The center has also attracted attention from funding agencies and the science media:

  • Earlier this year, Nikolau, Keeling and Shivani Garg – a graduate student in biochemistry, biophysics and molecular biology – won an Innovation Corps grant from the NSF. The grant will support their work to develop bio-based chemical feedstocks.
  • And, the CBiRC way – combining chemical and biological technologies to produce biorenewable chemicals – was recently featured in Chemical & Engineering News. The story by Mitch Jacoby notes that “coupling chemical and biological processing offers advantages over either one on its own.”

In addition to those developments, the leaders of the center’s three research thrusts said they’re seeing many signs of technical progress:

Thrust one, new biocatalysts for pathway engineering

Joseph Noel – professor and director of the Jack H. Skirball Center for Chemical Biology and Proteomics at the Salk Institute for Biological Studies in La Jolla, Calif., and an investigator with the Howard Hughes Medical Institute based in Chevy Chase, Md. – said the program has identified pyrones as molecules for the center’s testbed research across disciplines. He said researchers have developed protein engineering techniques to improve the production of biorenewable molecules from sugar by common baker’s yeast. Chemical catalysts then convert the molecules to commodity chemicals. Noel said the research program has also successfully integrated high school and undergraduate students in its laboratories.

Thrust two, microbial metabolic engineering

Jackie Shanks, the Manley Hoppe Professor of Chemical and Biological Engineering at Iowa State, said researchers have used E. coli to produce carboxylic acids at the highest level reported to date. Carboxylic acids can be used to produce many industrial chemicals. She said researchers have also improved E. coli’s ability to resist the toxicity of the acids.

Thrust three, chemical catalyst design

Robert Davis, the Earnest Jackson Oglesby Professor of Chemical Engineering at the University of Virginia in Charlottesville, said researchers have made significant progress converting pyrones from research thrusts one and two to high-value chemicals. He said researchers have also developed technologies that convert carboxylic acids to alpha olefins that are used to make detergents and other chemicals.

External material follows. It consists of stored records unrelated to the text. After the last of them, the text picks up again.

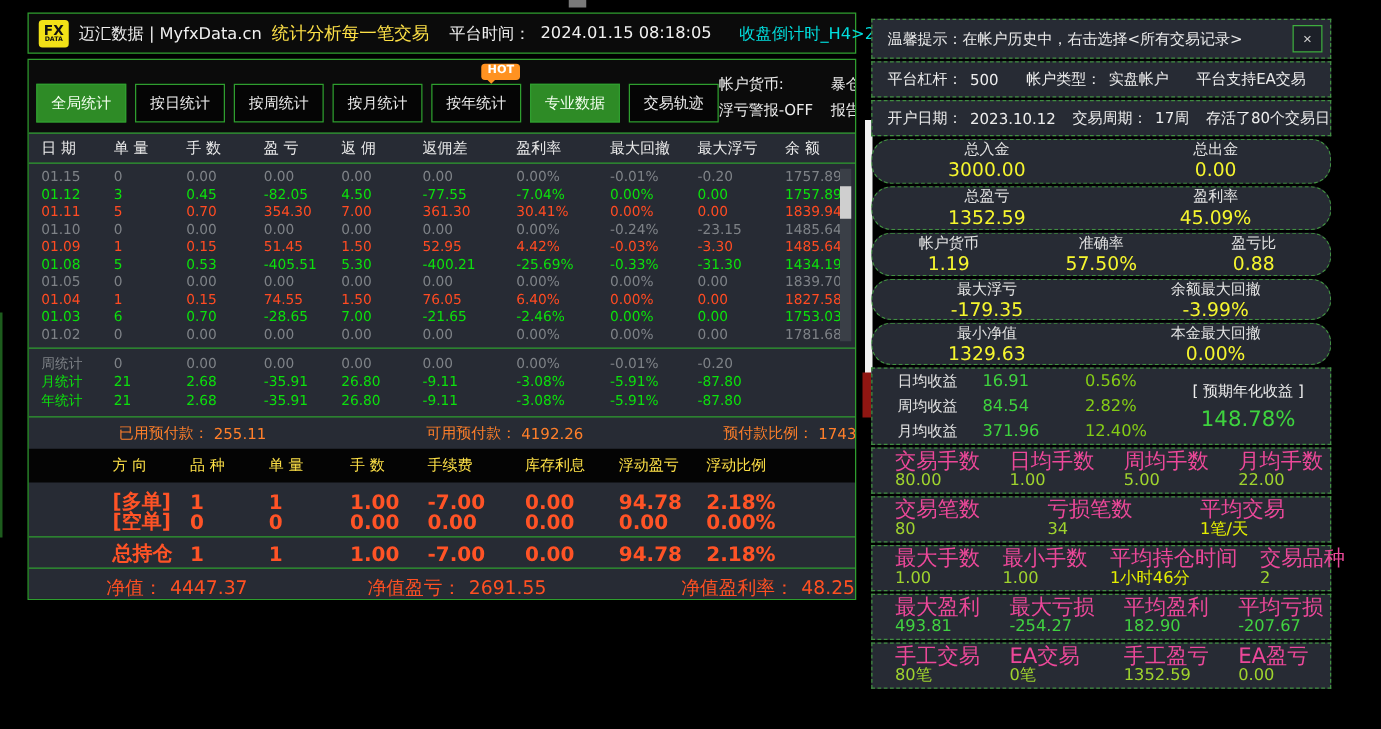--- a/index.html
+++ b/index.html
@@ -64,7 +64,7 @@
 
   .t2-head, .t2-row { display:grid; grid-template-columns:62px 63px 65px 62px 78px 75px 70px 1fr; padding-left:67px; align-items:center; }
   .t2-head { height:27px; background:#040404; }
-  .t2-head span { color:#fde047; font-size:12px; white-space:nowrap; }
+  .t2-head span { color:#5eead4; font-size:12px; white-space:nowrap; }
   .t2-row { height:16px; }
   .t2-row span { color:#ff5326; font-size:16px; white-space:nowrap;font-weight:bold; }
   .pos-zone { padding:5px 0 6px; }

Brent Shanks said the center has established several education initiatives, including a graduate minor in biorenewable chemicals at Iowa State, research internships at the center’s European partners, a summer research program for undergraduates, research experiences and workshops for school teachers and a program that places graduate students in middle school science classrooms.

All in all, Shanks said the center’s work is getting noticed and its researchers are taking calls from industry, technical conferences and the biorenewable research community.

“It is our driving goal,” he said, “to be considered the place in the world to do biorenewable chemicals.”